Mi Alemania se quedó en cuartos, igual que en 1998. Tanto en 1994 como en el siguiente Mundial, en Francia, Alemania me brindó dos grandes golpes al ánimo futbolero. Recuerdo que en el 98, a mis 18 años de edad, dejé de ir a la “disco” el día que la selección teutona cayó ante Croacia. Sin embargo, en el partido de octavos, no festejé mucho cuando México se fue arriba en el marcador en el encuentro entre ambos, a cambio, recuerdo haber sonreído (y sentido una extraña satisfacción) cuando Klinsmann y Bierhoff le dieron la vuelta al marcador. Es cierto, si ese tiro del “Cabrito” se mete en vez de dar en el poste, estoy seguro que también me hubiera alegrado. Pero no sucedió.
Para 2002, siguieron las decepciones con el Tricolor, mientras mi Alemania avanzaba de golecito por partido hasta llegar a la final. Estaba estudiando en Saltillo, persiguiendo el sueño de convertirme en escritor. En ese Mundial, comenzaron a “privatizar” el torneo. La gran mayoría de los juegos fueron transmitidos por señal cerrada. En la capital de Coahuila solo pasaron 16 por tele abierta, mientras que en Torreón, había un canal que transmitió cerca de 40. Un día, salí de madrugada (enfermo de una tremenda gripa) de Saltillo a Torreón, en camión, para amanecer a las 6:45 a.m. en el cuarto de mi señora madre: “¿Tú qué haces aquí?”, me preguntó extrañada. “Vine a ver el partido”, le respondí. Terminó el juego, desayuné y me regresé a mi temporal residencia. Tenía clases a las 6:00 de la tarde.
En ese mismo Mundial, donde los horarios de los juegos fueron de madrugada, un día me salí de una fiesta donde me estaban atendiendo de maravilla: cerveza y tacos sin restricción y sin pedir nada a cambio. No hallaba cómo zafarme para irme a casa a ver el juego entre Alemania y Paraguay (octavos de final); todos mis argumentos eran rebatidos con rapidez y eficacia por mi simpática anfitriona. Tuve que decir la verdad: “ya va a empezar el partido”. Me fui a mi “depa” con todo y morra.
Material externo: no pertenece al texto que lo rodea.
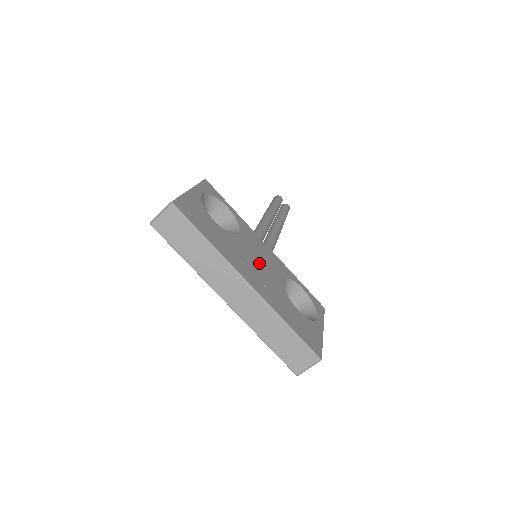
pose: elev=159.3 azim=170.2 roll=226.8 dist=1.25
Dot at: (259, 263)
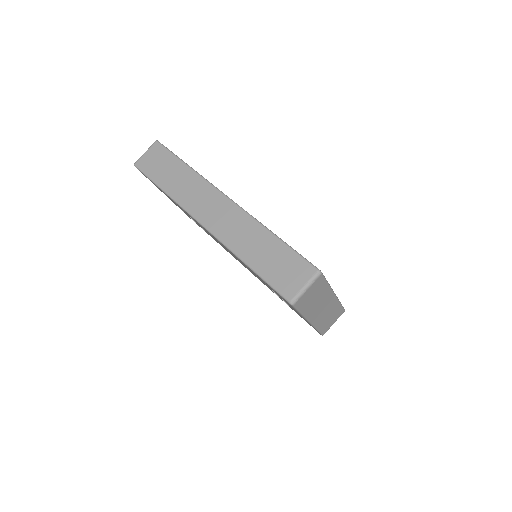
Dot at: occluded
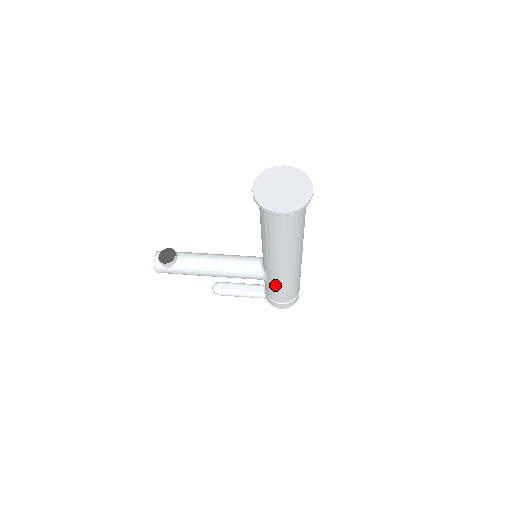
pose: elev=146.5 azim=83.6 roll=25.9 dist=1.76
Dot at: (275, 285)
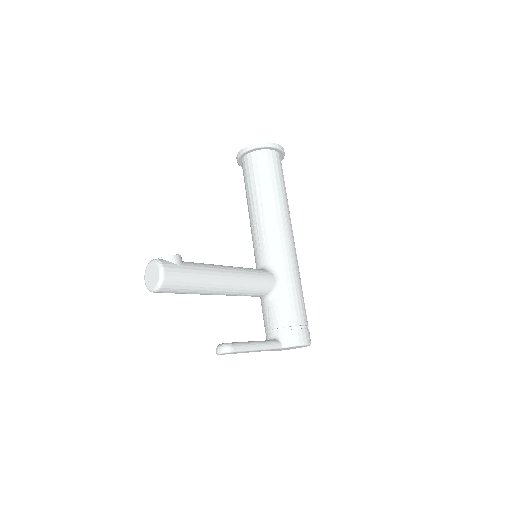
Dot at: (290, 280)
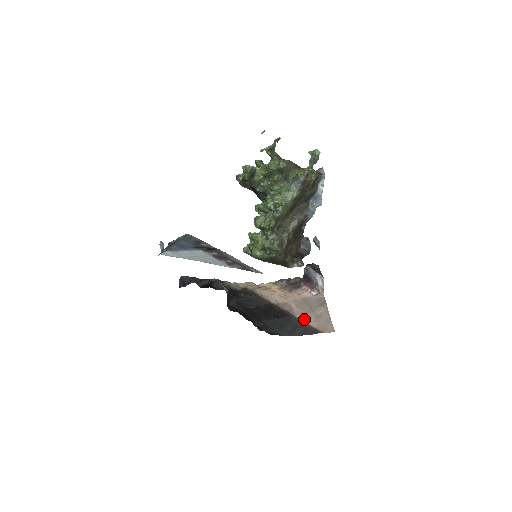
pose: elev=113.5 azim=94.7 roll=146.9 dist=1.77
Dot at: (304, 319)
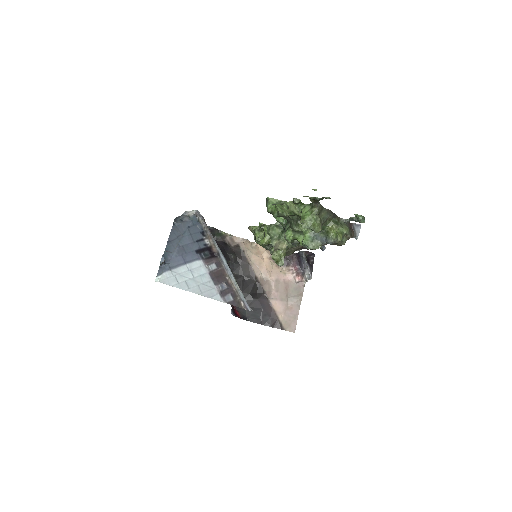
Dot at: (276, 307)
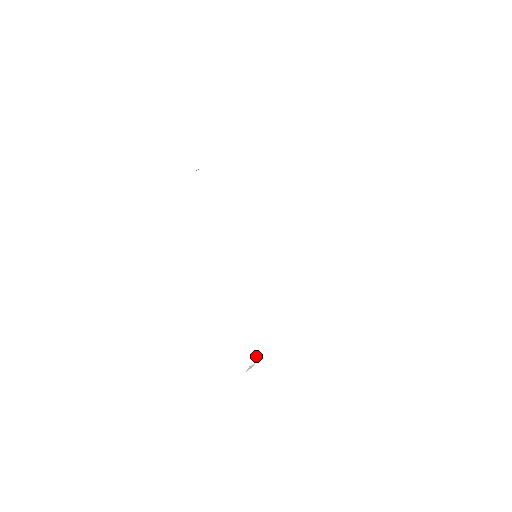
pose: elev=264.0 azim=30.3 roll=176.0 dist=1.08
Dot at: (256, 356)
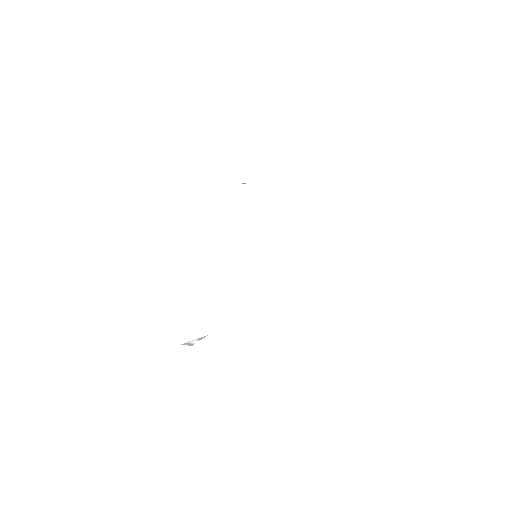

En ese mismo Mundial, mi hermana me invitó un día al bufete, “carísimo”, en reconocido hotel de Torreón. Solo me comí unos taquitos de barbacoa, café y tal vez una o dos cervezas. Mi hermana decía: “come más, para que desquites”. Le señalé la tele, donde pasaban el Alemania – Corea y le dije: “ya estoy desquitando”. En la final, ante Brasil, me confié en que podría ver la repetición a la 1:00 de la tarde sin enterarme del resultado antes (no había redes sociales), pero mi madre se encargó de arruinarlo todo; al verme frente a la tele, me dijo: “ay, mijito, perdió Alemania… 2-0, con dos de Ronaldo”. ¡¿Cuándo supo mi mamá que un jugador de Brasil se llamaba Ronaldo?!
Verano de 2006, se suponía que yo debería haber ido a ese Mundial, pero me casé. Estaba trabajando y había que buscar dónde ver los juegos. El partido de Alemania contra Argentina, donde Jens Lehmann paró dos penales (luego confesó que había hecho un “acordeón” con la forma de tirar de cada rival) lo vimos en un restaurante a reventar. Todos nos quedamos hasta que terminaron los penales. En ese Mundial, mi equipo se quedó en semifinales. Invité a la madre de mi hijo a ver del partido por el tercer lugar en un restaurante bar con ambientación germana, pero no quiso ir. Así que disfruté solo del 4-0 sobre Portugal; cerveza y salchicha alemana para aderezar la última alegría. Los alemanes también lo disfrutaron.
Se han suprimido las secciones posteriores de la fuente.